February 25, 2011
DM Screen – Not Just For the DM
Let’s take a look at the 4E DM screen. I’ll be looking at the one that came out when the game was released, not the one released this past week.
Experience Point Rewards- The amount of xp gained for killing a monster by comparative level. Not of any use for the players, since xp is handed out by the DM.
Damage by Level- Details on how much damage an attack can do, comparative to level. While this could be useful for extrapolating how much damage an off-the-wall (swing from the chandelier onto the monster) attack does, in the end it is the purview of the DM to judge this.
Food, Drink and Lodging- Prices for common costs. An excellent resource for the players, especially for the games where haggling is not done and the players pay list price. I know in my game when the characters buy such items I tell them to look up the price and pay it.
Light Sources- Light range and duration. How long does a lantern stay lit? This chart will let the players know.
Character Advancement- Every time after I hand out xp the first thing the p[layers do is ask themselves if they leveled and how far until they do level. This chart covers that for them.
Actions in Combat- Is opening a door a move action or a minor action? (Minor) This handy chart lets the players know exactly what type of action certain things are.
Combat Advantage- This lists what grants combat advantage. Handy, but not needed because of a better chart on Panel Four.
Attack Modifiers- A wonderful chart listing what the numbers are for some common circumstance modifiers. Worried you might be forgetting a modifier? Take a quick look at this chart.
DCs to Break Stuff- A list of target numbers for breaking common items in a dungeon. This is of limited use. Often there are modifiers to these sort of tasks known only to the DM (sure it looks like a wooden chest but little do the players know it is a wooden veneer covering adamantium). In addition most modules have their own DCs for items found in the adventure and they do not always follow this chart. However, the chart does give the players a rough idea of how difficult it would be to break an item.
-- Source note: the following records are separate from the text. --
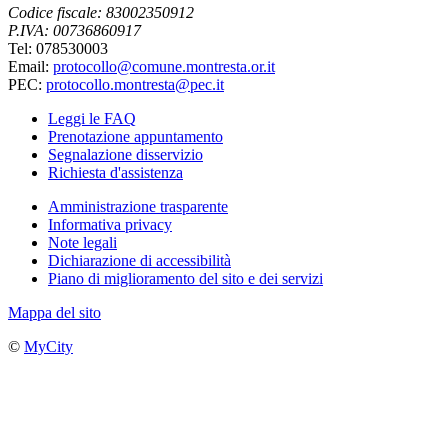
Codice fiscale: 83002350912
P.IVA: 00736860917
Tel: 078530003
Email:
protocollo@comune.montresta.or.it
PEC:
protocollo.montresta@pec.it
Leggi le FAQ
Prenotazione appuntamento
Segnalazione disservizio
Richiesta d'assistenza
Amministrazione trasparente
Informativa privacy
Note legali
Dichiarazione di accessibilità
Piano di miglioramento del sito e dei servizi
Mappa del sito
©
MyCity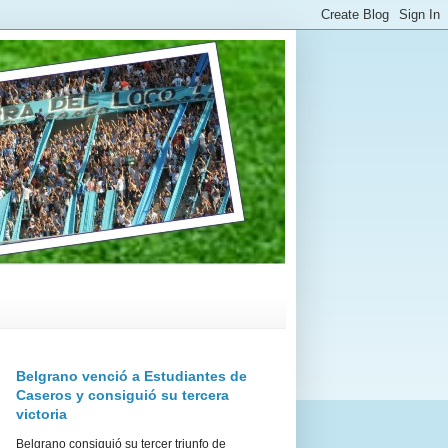
Belgrano venció a Estudiantes de
Caseros y consiguió su tercera
victoria
Belgrano consiguió su tercer triunfo de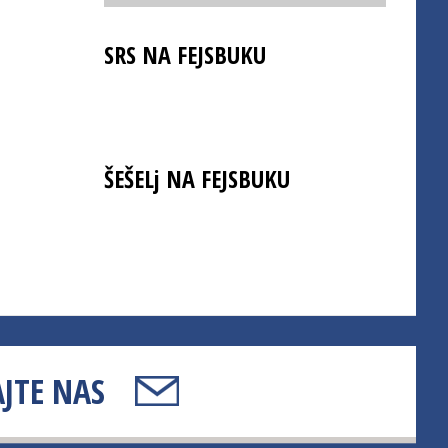
SRS NA FEJSBUKU
ŠEŠELj NA FEJSBUKU
JTE NAS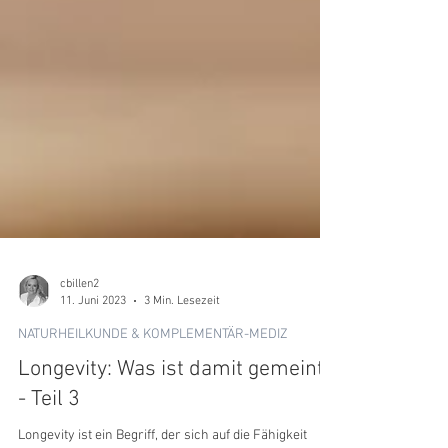
cbillen2
11. Juni 2023
3 Min. Lesezeit
NATURHEILKUNDE & KOMPLEMENTÄR-MEDIZ
Longevity: Was ist damit gemeint?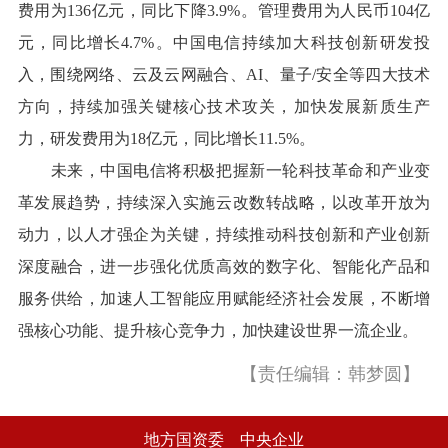
费用为136亿元，同比下降3.9%。管理费用为人民币104亿
元，同比增长4.7%。中国电信持续加大科技创新研发投
入，围绕网络、云及云网融合、AI、量子/安全等四大技术
方向，持续加强关键核心技术攻关，加快发展新质生产
力，研发费用为18亿元，同比增长11.5%。
未来，中国电信将积极把握新一轮科技革命和产业变
革发展趋势，持续深入实施云改数转战略，以改革开放为
动力，以人才强企为关键，持续推动科技创新和产业创新
深度融合，进一步强化优质高效的数字化、智能化产品和
服务供给，加速人工智能应用赋能经济社会发展，不断增
强核心功能、提升核心竞争力，加快建设世界一流企业。
【责任编辑：韩梦圆】
地方国资委
中央企业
Target DCs- This is a catch-all table to aid the DM in determining DCs for various unexpected actions. Not of much use for the players.
Fall Severity- This chart determines how much potential damage a fall could be by level: Painful, Perilous, Deadly. Of limited use to a player unless he is planning on jumping from a great height and is wondering how dangerous it would be.
DCs for Skills- This chart lists common activities, such as climbing and tracking, and gives the DC formula for it. As already mentioned DCs are never set in stone so this is of limited use. However, the chart also lists the skill used for the action. For instance, Escaping from Restraints is an Acrobatics skill check, not Athletics. There are also little bits of information to be gleaned here. I’ve been playing 4E for a couple of years now and just recently learned Heal can be used to let a character make an immediate saving throw.
Rolling Attacks and Checks- The basic die roll mechanic for 4E. So basic it’s silly to have it here.
Cover/Concealment- While it is the judgment call of the DM as to how much concealment/cover a target has during a fight, this chart can give the players an idea of how much of a penalty they will suffer when trying that attack.
Conditions- An extremely handy chart of all the conditions to be found in 4E. Are you Dazed? This chart will tell you what that means. Does having the monster prone grant combat advantage? This chart will answer that. This article actually came to mind watching one of my players. He kept his PHB open to the page listing the conditions so he could keep track of what it all meant, both for himself and the monsters he was fighting. Instead of flipping through the PHB a player can have all kinds of information on a DM screen.
Healing a Dying Character- Good for a player to know.
Death and Dying- It is the players who take care of this, so its best if they have access to the information, especially since it does not come up each encounter (unless the DM is a hard one).
From this analysis we can see that alot of the information to be found on a DM screen is pertinent and of use to the players. There is also no information that needs to be hidden from the players on this chart (other game screen may vary on this issue). One of the key goals of a DM screen is to provide as much useful information for gameplay as possible. Players could also use this information, so the DM screen is not just for the DM anymore. Will I allow the players to hide their rolls behind a screen? No, but I think I might just pick up the new DM screen and give them my old one to use for themselves.